Akatsuki caught the murmurs and spoke up, "I think we should get down to business, now."
-
Zero had ended up at a brothel, in his wake probably leaving a pile-up or two, if anyone wanted to track him down. His aggression was frightening, but he managed to rein it in as he waited, calming, outside the unmarked doors. He entered with a dark expression on his face, ordering a room and a girl with a gruff voice, his yet unshaved face doing nothing to improve his image. A few passing customers grunted at him, keeping to their private worlds in the small magazine. The Madam pointed to the stairs, unsure and wary of his person, but he stormed past her quickly enough, shuffling up the flight with his fists jammed in his pockets, fingers bending the key to the Bentley waiting outside.
He didn't need sex: some fast, businesslike exchange in a dim room. He was unlike his trench coat-wearing counterparts, who trudged the corridor with upturned collars and greasy hair, or the men in wool suits who would march in with tired expressions after a day's work—or not—contented to fuck whatever soul would allow their release. No, what Zero needed was to relax. He needed something malleable and slender, with a pretty face, no matter if it was slathered in rouge. At a point like this, he might choose to simply dominate something, in lieu of his short-changed masculine assertion in front of a bunch of bloody rich kids. Opening the door, he found someone not at like them; sitting at the vanity with her dainty legs crossed. She brushed her hair, arms moving so her meagre cleavage jiggled, pointed elbows clinking against some terrible bottle of perfume. A whore, by any other means, but he honestly wasn't asking for much.

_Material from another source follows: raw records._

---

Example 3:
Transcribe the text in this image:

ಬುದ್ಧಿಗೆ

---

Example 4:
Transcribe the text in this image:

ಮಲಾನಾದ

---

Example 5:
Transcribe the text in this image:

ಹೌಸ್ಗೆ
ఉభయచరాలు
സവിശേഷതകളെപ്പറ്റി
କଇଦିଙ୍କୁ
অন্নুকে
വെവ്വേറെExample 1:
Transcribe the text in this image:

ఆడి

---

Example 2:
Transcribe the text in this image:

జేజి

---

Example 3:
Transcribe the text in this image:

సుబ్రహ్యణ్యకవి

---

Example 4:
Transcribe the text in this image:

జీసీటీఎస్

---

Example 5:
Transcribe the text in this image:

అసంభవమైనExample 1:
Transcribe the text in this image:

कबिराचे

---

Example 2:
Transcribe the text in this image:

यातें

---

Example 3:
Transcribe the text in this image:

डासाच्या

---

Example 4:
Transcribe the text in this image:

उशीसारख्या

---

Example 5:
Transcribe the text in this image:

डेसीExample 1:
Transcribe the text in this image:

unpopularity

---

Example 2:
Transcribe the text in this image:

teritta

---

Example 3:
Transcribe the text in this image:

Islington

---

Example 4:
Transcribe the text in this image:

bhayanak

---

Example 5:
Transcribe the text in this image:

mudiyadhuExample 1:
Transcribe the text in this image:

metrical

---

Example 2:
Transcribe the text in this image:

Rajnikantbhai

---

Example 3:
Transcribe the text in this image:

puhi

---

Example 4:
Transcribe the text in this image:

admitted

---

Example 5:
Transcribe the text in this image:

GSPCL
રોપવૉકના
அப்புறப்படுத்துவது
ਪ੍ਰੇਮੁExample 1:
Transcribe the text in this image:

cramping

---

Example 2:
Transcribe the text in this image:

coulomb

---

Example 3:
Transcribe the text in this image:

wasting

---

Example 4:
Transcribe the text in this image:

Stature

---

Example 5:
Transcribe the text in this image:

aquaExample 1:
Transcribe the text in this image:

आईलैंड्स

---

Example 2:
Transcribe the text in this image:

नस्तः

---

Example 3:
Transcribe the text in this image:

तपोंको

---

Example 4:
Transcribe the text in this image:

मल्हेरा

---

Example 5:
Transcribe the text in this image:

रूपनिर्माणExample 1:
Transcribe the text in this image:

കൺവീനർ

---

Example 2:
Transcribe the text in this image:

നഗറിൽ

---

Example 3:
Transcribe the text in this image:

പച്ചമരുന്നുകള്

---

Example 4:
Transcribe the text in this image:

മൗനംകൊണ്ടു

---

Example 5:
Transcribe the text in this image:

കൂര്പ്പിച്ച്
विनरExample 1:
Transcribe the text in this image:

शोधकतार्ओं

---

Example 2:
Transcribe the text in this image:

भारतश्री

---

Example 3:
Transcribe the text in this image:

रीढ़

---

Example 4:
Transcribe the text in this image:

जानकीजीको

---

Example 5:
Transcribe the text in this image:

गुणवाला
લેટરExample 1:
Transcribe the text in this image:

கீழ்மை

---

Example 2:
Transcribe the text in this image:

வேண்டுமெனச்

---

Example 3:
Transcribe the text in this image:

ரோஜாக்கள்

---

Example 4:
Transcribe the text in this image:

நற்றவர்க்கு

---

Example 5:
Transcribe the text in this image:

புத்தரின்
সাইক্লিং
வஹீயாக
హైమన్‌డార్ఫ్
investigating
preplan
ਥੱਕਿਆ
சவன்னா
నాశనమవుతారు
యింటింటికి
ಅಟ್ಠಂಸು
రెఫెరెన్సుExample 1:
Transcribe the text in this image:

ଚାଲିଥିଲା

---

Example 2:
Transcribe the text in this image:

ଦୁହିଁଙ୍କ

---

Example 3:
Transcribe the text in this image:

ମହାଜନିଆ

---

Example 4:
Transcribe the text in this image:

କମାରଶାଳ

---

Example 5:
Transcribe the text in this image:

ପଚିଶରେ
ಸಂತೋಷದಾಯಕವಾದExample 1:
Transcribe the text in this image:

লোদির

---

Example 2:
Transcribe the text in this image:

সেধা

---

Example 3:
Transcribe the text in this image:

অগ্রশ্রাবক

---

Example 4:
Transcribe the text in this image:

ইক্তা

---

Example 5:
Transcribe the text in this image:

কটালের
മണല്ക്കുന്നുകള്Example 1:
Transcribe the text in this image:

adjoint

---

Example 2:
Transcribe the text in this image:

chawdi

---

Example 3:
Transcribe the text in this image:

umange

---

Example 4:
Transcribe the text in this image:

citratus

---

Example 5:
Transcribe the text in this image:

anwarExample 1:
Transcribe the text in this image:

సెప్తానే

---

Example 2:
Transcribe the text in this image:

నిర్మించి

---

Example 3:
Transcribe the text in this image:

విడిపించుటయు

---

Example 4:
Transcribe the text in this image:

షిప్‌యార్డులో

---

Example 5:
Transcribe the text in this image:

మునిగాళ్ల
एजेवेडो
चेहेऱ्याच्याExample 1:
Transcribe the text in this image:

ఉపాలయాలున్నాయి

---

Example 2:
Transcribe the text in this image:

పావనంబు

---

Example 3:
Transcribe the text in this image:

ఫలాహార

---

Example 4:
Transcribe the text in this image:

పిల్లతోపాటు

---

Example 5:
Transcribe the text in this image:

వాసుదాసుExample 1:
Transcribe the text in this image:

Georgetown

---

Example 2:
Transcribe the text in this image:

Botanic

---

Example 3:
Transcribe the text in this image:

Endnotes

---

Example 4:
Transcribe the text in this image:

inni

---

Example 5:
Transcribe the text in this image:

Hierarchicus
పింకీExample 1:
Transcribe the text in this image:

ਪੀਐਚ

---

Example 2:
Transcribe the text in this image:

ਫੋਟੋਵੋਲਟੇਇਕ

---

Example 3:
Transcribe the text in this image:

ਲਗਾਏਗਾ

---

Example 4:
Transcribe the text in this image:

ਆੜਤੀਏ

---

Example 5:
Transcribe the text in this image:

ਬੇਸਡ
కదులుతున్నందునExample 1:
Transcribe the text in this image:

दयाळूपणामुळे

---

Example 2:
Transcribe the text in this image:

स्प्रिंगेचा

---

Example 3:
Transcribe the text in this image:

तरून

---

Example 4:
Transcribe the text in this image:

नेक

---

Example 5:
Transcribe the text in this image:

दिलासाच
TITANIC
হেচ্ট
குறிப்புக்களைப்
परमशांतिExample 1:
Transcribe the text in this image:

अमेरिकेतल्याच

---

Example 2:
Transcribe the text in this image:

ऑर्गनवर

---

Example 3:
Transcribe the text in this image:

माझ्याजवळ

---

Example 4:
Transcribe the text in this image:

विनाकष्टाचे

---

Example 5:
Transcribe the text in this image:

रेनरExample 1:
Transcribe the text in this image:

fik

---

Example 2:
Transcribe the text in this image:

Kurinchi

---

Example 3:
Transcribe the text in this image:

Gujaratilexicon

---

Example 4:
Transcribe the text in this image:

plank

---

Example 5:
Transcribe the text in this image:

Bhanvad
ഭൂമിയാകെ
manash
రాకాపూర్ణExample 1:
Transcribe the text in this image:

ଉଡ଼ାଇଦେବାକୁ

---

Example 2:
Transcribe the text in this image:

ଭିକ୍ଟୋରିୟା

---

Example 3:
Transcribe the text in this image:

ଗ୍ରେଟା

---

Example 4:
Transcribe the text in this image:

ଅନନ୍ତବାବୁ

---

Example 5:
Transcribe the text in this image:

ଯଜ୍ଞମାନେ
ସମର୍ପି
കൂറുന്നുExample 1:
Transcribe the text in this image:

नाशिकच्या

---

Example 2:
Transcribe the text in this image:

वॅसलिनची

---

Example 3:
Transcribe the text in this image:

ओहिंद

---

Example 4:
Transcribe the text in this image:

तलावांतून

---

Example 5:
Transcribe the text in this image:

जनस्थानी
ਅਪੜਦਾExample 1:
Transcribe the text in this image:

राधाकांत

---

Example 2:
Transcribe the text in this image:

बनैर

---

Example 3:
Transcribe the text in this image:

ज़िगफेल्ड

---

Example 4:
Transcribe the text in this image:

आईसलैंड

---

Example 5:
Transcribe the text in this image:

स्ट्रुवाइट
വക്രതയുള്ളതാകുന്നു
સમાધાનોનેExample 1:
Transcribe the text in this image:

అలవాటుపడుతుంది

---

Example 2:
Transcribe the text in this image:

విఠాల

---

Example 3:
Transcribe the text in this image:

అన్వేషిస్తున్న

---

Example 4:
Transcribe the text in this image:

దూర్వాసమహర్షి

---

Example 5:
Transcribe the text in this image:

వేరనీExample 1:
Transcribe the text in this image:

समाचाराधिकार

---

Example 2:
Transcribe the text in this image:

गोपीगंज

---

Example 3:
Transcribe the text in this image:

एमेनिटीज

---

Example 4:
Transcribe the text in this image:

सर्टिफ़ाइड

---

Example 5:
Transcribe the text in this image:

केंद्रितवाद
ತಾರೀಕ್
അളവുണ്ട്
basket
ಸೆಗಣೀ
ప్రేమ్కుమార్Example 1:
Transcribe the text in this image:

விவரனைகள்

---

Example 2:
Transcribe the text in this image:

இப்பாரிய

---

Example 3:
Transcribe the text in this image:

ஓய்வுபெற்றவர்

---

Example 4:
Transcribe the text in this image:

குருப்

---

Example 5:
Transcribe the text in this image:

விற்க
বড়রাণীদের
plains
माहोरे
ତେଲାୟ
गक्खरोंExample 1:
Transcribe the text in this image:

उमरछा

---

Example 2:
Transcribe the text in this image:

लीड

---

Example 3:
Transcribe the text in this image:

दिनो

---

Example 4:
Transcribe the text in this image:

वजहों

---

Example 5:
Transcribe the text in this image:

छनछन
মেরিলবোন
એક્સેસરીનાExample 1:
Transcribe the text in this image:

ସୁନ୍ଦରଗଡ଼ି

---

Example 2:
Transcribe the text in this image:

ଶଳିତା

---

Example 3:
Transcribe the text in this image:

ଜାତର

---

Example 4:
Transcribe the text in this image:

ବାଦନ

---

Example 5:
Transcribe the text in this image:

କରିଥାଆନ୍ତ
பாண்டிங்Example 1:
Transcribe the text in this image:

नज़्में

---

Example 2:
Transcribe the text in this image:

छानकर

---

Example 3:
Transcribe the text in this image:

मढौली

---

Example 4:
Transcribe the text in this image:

She acknowledged him with a soft smile, standing up in slippers, green eyes staring at him from a good foot and-a-half below. A sister type with brown hair and a couple of scars, no doubt a caesarean hiding beneath her pink negligee. Her arms wrapped around him and he grabbed her back, crushing her frame into his body so hard, he thought bones might have cracked. She played with his hair haltingly, and then he released her as she walked over to the bed, lying down as he approached.
When all was said and done, he brushed her hair for her, though she didn't ask, and dressed her in something less revealing that she would most certainly strip once the next customer came. The illusion that came on as he stroked her hair lacked the satiation he needed; almost a veneer of comfort spreading on her face as she hummed and tended to her nails, chipped and fragmented, parts still stuck in her john's abdomen. He left shortly thereafter, and nobody asked questions, although it was obvious he'd blown what might have been a day's pay to some others.